» **DIRECTIONS**: Restate word for word the lines in the listing below, starting at the line containing "focal_mm: 52" and ending at the line containing "exposure_s: 1/60", both included; leave out the rest.

» **DATASET CONTENT**:
┏━━

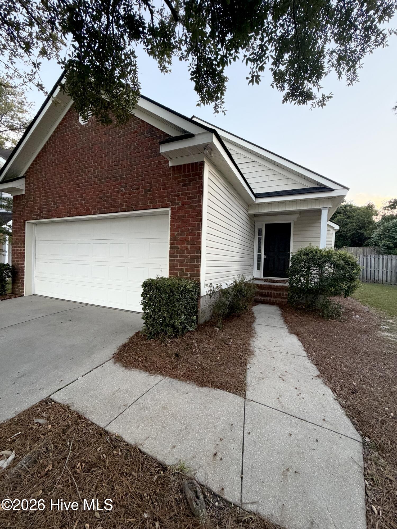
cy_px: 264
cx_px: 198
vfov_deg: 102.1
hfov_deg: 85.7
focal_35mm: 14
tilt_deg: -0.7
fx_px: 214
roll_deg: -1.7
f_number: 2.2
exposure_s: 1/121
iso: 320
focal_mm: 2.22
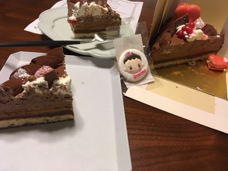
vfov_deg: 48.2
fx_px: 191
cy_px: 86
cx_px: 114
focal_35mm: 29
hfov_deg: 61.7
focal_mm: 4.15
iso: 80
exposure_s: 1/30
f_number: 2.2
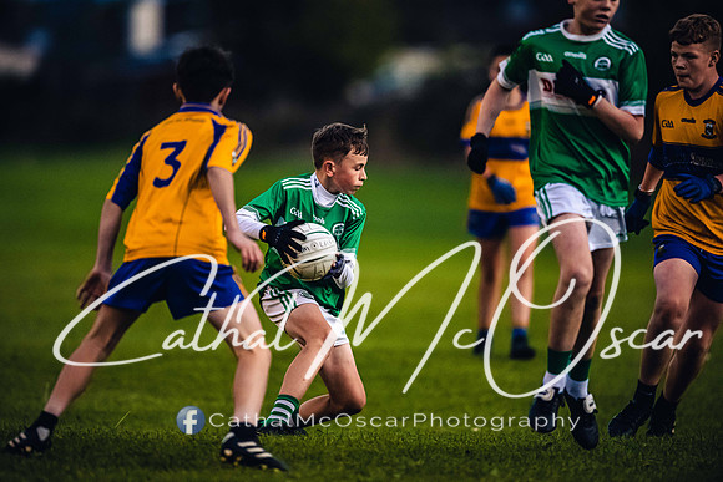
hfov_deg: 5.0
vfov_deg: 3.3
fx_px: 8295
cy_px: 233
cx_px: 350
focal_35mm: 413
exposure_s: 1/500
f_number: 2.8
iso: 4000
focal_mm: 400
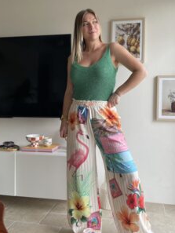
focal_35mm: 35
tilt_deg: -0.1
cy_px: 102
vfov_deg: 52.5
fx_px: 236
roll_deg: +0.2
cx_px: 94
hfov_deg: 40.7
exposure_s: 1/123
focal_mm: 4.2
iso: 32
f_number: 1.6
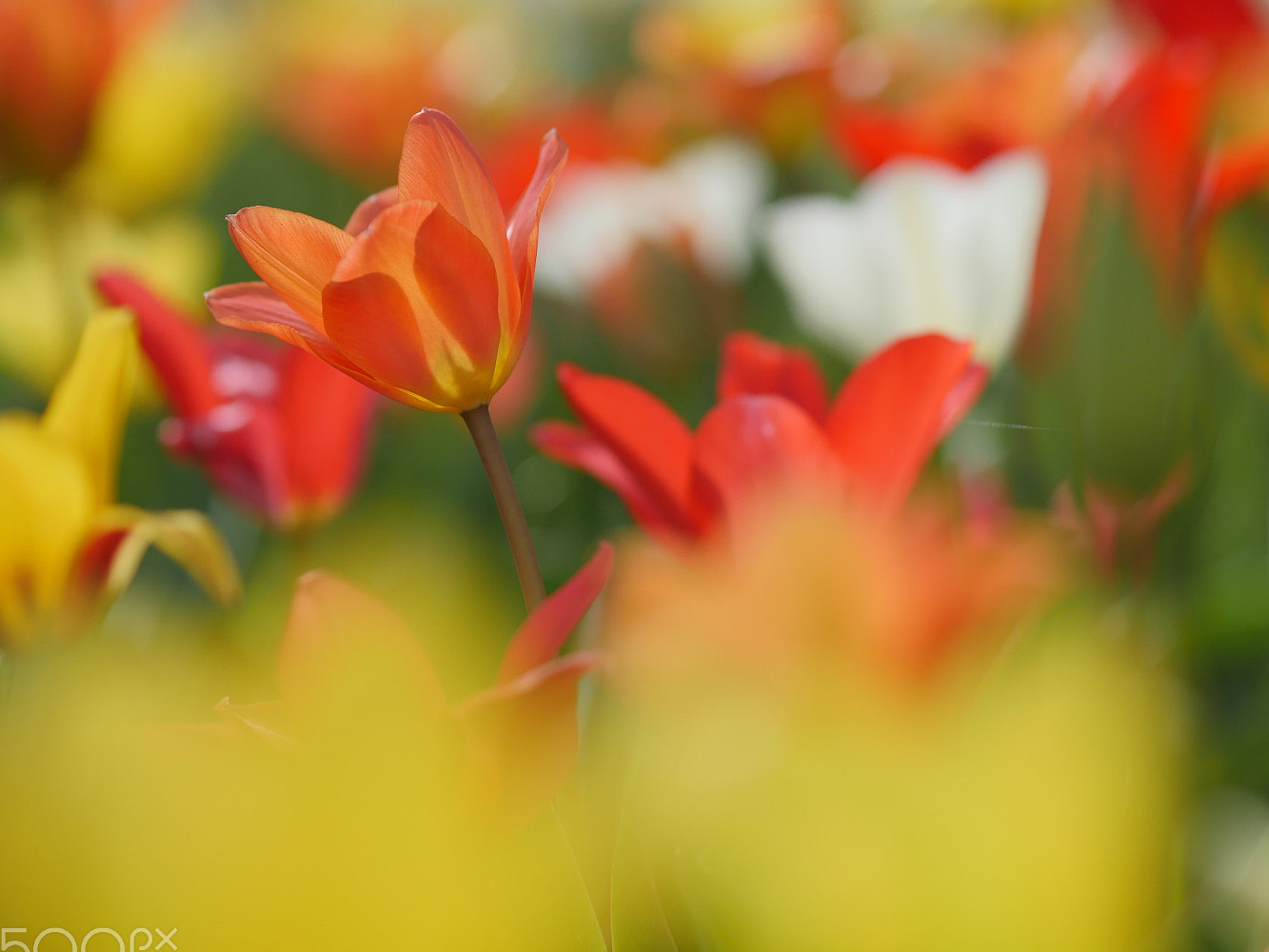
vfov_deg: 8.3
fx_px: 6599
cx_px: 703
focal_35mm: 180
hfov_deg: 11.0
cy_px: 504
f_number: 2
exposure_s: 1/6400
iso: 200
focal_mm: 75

┗━━
┏━━

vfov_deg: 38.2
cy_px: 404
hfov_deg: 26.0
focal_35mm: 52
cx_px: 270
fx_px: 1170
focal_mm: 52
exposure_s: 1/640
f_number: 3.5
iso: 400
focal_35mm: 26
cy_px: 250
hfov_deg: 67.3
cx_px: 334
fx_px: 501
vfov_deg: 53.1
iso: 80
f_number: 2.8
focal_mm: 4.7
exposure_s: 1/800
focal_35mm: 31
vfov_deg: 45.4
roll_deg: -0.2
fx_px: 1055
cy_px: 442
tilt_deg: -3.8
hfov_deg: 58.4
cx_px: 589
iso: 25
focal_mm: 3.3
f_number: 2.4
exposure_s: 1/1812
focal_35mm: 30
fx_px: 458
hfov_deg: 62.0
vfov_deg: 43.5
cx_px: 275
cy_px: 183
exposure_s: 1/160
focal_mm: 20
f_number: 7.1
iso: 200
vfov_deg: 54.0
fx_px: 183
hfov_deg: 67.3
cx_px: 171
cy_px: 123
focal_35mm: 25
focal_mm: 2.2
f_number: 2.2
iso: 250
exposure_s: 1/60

┗━━

» **PROBLEM SOLUTION**:
focal_mm: 52
exposure_s: 1/640
f_number: 3.5
iso: 400
focal_35mm: 26
cy_px: 250
hfov_deg: 67.3
cx_px: 334
fx_px: 501
vfov_deg: 53.1
iso: 80
f_number: 2.8
focal_mm: 4.7
exposure_s: 1/800
focal_35mm: 31
vfov_deg: 45.4
roll_deg: -0.2
fx_px: 1055
cy_px: 442
tilt_deg: -3.8
hfov_deg: 58.4
cx_px: 589
iso: 25
focal_mm: 3.3
f_number: 2.4
exposure_s: 1/1812
focal_35mm: 30
fx_px: 458
hfov_deg: 62.0
vfov_deg: 43.5
cx_px: 275
cy_px: 183
exposure_s: 1/160
focal_mm: 20
f_number: 7.1
iso: 200
vfov_deg: 54.0
fx_px: 183
hfov_deg: 67.3
cx_px: 171
cy_px: 123
focal_35mm: 25
focal_mm: 2.2
f_number: 2.2
iso: 250
exposure_s: 1/60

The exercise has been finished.